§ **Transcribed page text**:

========================

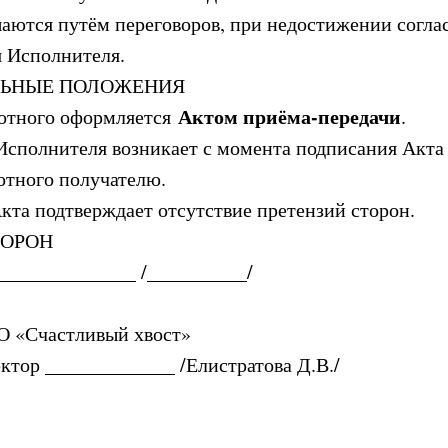
шаются путём переговоров, при недостижении соглас
 Исполнителя.
ЛЬНЫЕ ПОЛОЖЕНИЯ
Актом приёма-передачи
вотного оформляется
.
Исполнителя возникает с момента подписания Акта
отного получателю.
Акта подтверждает отсутствие претензий сторон.
ТОРОН
______________ /__________/
О «Счастливый хвост»
ктор _____________ /Елистратова Д.В./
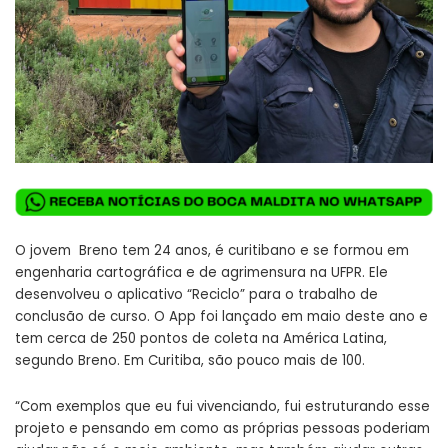
O jovem Breno tem 24 anos, é curitibano e se formou em
engenharia cartográfica e de agrimensura na UFPR. Ele
desenvolveu o aplicativo “Reciclo” para o trabalho de
conclusão de curso. O App foi lançado em maio deste ano e
tem cerca de 250 pontos de coleta na América Latina,
segundo Breno. Em Curitiba, são pouco mais de 100.
“Com exemplos que eu fui vivenciando, fui estruturando esse
projeto e pensando em como as próprias pessoas poderiam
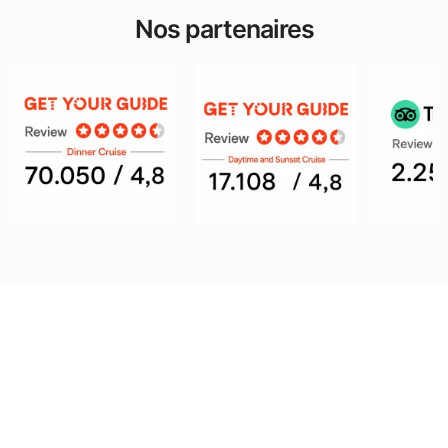
Nos partenaires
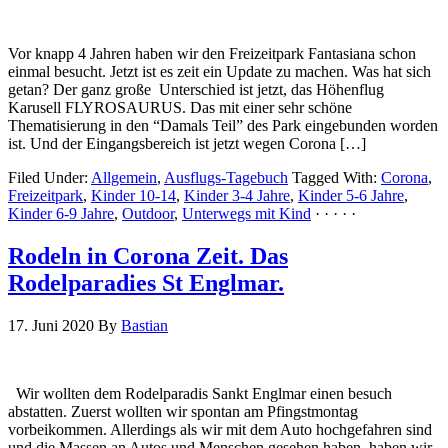
Vor knapp 4 Jahren haben wir den Freizeitpark Fantasiana schon
einmal besucht. Jetzt ist es zeit ein Update zu machen. Was hat sich
getan? Der ganz große Unterschied ist jetzt, das Höhenflug
Karusell FLYROSAURUS. Das mit einer sehr schöne
Thematisierung in den “Damals Teil” des Park eingebunden worden
ist. Und der Eingangsbereich ist jetzt wegen Corona […]
Filed Under:
Allgemein
,
Ausflugs-Tagebuch
Tagged With:
Corona
,
Freizeitpark
,
Kinder 10-14
,
Kinder 3-4 Jahre
,
Kinder 5-6 Jahre
,
Kinder 6-9 Jahre
,
Outdoor
,
Unterwegs mit Kind
· · · · ·
Rodeln in Corona Zeit. Das
Rodelparadies St Englmar.
17. Juni 2020
By
Bastian
Wir wollten dem Rodelparadis Sankt Englmar einen besuch
abstatten. Zuerst wollten wir spontan am Pfingstmontag
vorbeikommen. Allerdings als wir mit dem Auto hochgefahren sind
und die Massen an Autos und Menschen gesehen haben, haben wir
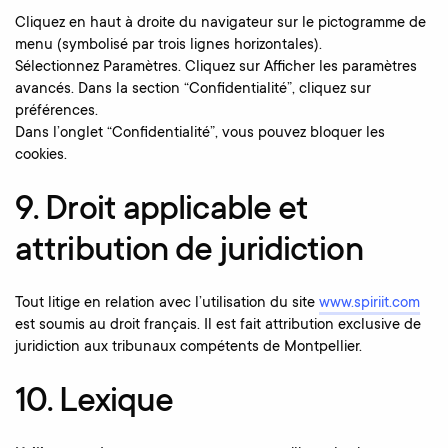
Cliquez en haut à droite du navigateur sur le pictogramme de
menu (symbolisé par trois lignes horizontales).
Sélectionnez Paramètres. Cliquez sur Afficher les paramètres
avancés. Dans la section “Confidentialité”, cliquez sur
préférences.
Dans l’onglet “Confidentialité”, vous pouvez bloquer les
cookies.
9. Droit applicable et
attribution de juridiction
Tout litige en relation avec l’utilisation du site
www.spiriit.com
est soumis au droit français. Il est fait attribution exclusive de
juridiction aux tribunaux compétents de Montpellier.
10. Lexique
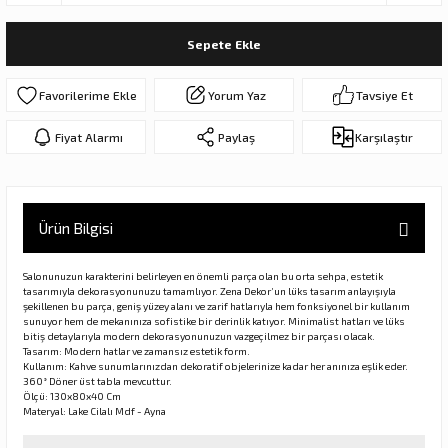
ar
olar
Sepete Ekle
er Objeler
Yorum Yaz
Tavsiye Et
er
Fiyat Alarmı
Paylaş
Karşılaştır
ler
Ürün Bilgisi
Salonunuzun karakterini belirleyen en önemli parça olan bu orta sehpa, estetik
tasarımıyla dekorasyonunuzu tamamlıyor. Zena Dekor’un lüks tasarım anlayışıyla
şekillenen bu parça, geniş yüzey alanı ve zarif hatlarıyla hem fonksiyonel bir kullanım
sunuyor hem de mekanınıza sofistike bir derinlik katıyor. Minimalist hatları ve lüks
bitiş detaylarıyla modern dekorasyonunuzun vazgeçilmez bir parçası olacak.
Tasarım: Modern hatlar ve zamansız estetik form.
danlar
Kullanım: Kahve sunumlarınızdan dekoratif objelerinize kadar her anınıza eşlik eder.
360° Döner üst tabla mevcuttur.
Ölçü: 130x80x40 Cm
Materyal: Lake Cilalı Mdf - Ayna
rı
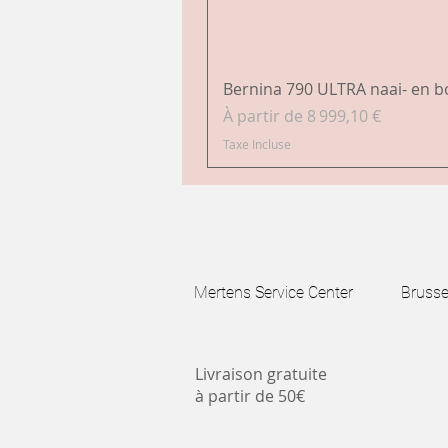
Bernina 790 ULTRA naai- en 
Prix promotionnel
À partir de
8 999,10 €
Taxe Incluse
Mertens Service Center Brussels
Livraison gratuite
à partir de 50€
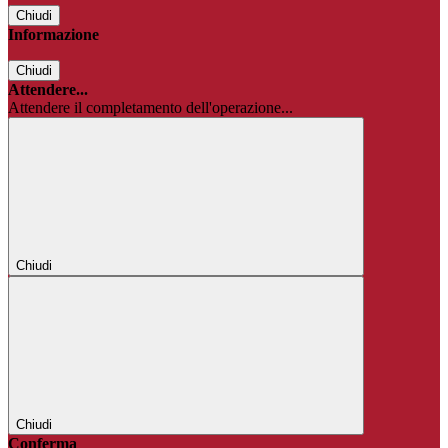
Chiudi
Informazione
Chiudi
Attendere...
Attendere il completamento dell'operazione...
Chiudi
Chiudi
Conferma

========================

§ **About this task**: Write out every line of text from all of the rows above without changing a character, and leave the pictures out of your answer.

§ **Exercise answer**:
шаются путём переговоров, при недостижении соглас
 Исполнителя.
ЛЬНЫЕ ПОЛОЖЕНИЯ
Актом приёма-передачи
вотного оформляется
.
Исполнителя возникает с момента подписания Акта
отного получателю.
Акта подтверждает отсутствие претензий сторон.
ТОРОН
______________ /__________/
О «Счастливый хвост»
ктор _____________ /Елистратова Д.В./
O jovem Breno tem 24 anos, é curitibano e se formou em
engenharia cartográfica e de agrimensura na UFPR. Ele
desenvolveu o aplicativo “Reciclo” para o trabalho de
conclusão de curso. O App foi lançado em maio deste ano e
tem cerca de 250 pontos de coleta na América Latina,
segundo Breno. Em Curitiba, são pouco mais de 100.
“Com exemplos que eu fui vivenciando, fui estruturando esse
projeto e pensando em como as próprias pessoas poderiam
Nos partenaires
Vor knapp 4 Jahren haben wir den Freizeitpark Fantasiana schon
einmal besucht. Jetzt ist es zeit ein Update zu machen. Was hat sich
getan? Der ganz große Unterschied ist jetzt, das Höhenflug
Karusell FLYROSAURUS. Das mit einer sehr schöne
Thematisierung in den “Damals Teil” des Park eingebunden worden
ist. Und der Eingangsbereich ist jetzt wegen Corona […]
Filed Under:
Allgemein
,
Ausflugs-Tagebuch
Tagged With:
Corona
,
Freizeitpark
,
Kinder 10-14
,
Kinder 3-4 Jahre
,
Kinder 5-6 Jahre
,
Kinder 6-9 Jahre
,
Outdoor
,
Unterwegs mit Kind
· · · · ·
Rodeln in Corona Zeit. Das
Rodelparadies St Englmar.
17. Juni 2020
By
Bastian
Wir wollten dem Rodelparadis Sankt Englmar einen besuch
abstatten. Zuerst wollten wir spontan am Pfingstmontag
vorbeikommen. Allerdings als wir mit dem Auto hochgefahren sind
und die Massen an Autos und Menschen gesehen haben, haben wir
Cliquez en haut à droite du navigateur sur le pictogramme de
menu (symbolisé par trois lignes horizontales).
Sélectionnez Paramètres. Cliquez sur Afficher les paramètres
avancés. Dans la section “Confidentialité”, cliquez sur
préférences.
Dans l’onglet “Confidentialité”, vous pouvez bloquer les
cookies.
9. Droit applicable et
attribution de juridiction
Tout litige en relation avec l’utilisation du site
www.spiriit.com
est soumis au droit français. Il est fait attribution exclusive de
juridiction aux tribunaux compétents de Montpellier.
10. Lexique
ar
olar
Sepete Ekle
er Objeler
Yorum Yaz
Tavsiye Et
er
Fiyat Alarmı
Paylaş
Karşılaştır
ler
Ürün Bilgisi
Salonunuzun karakterini belirleyen en önemli parça olan bu orta sehpa, estetik
tasarımıyla dekorasyonunuzu tamamlıyor. Zena Dekor’un lüks tasarım anlayışıyla
şekillenen bu parça, geniş yüzey alanı ve zarif hatlarıyla hem fonksiyonel bir kullanım
sunuyor hem de mekanınıza sofistike bir derinlik katıyor. Minimalist hatları ve lüks
bitiş detaylarıyla modern dekorasyonunuzun vazgeçilmez bir parçası olacak.
Tasarım: Modern hatlar ve zamansız estetik form.
danlar
Kullanım: Kahve sunumlarınızdan dekoratif objelerinize kadar her anınıza eşlik eder.
360° Döner üst tabla mevcuttur.
Ölçü: 130x80x40 Cm
Materyal: Lake Cilalı Mdf - Ayna
rı
Bernina 790 ULTRA naai- en 
Prix promotionnel
À partir de
8 999,10 €
Taxe Incluse
Mertens Service Center Brussels
Livraison gratuite
à partir de 50€
Chiudi
Informazione
Chiudi
Attendere...
Attendere il completamento dell'operazione...
Chiudi
Chiudi
Conferma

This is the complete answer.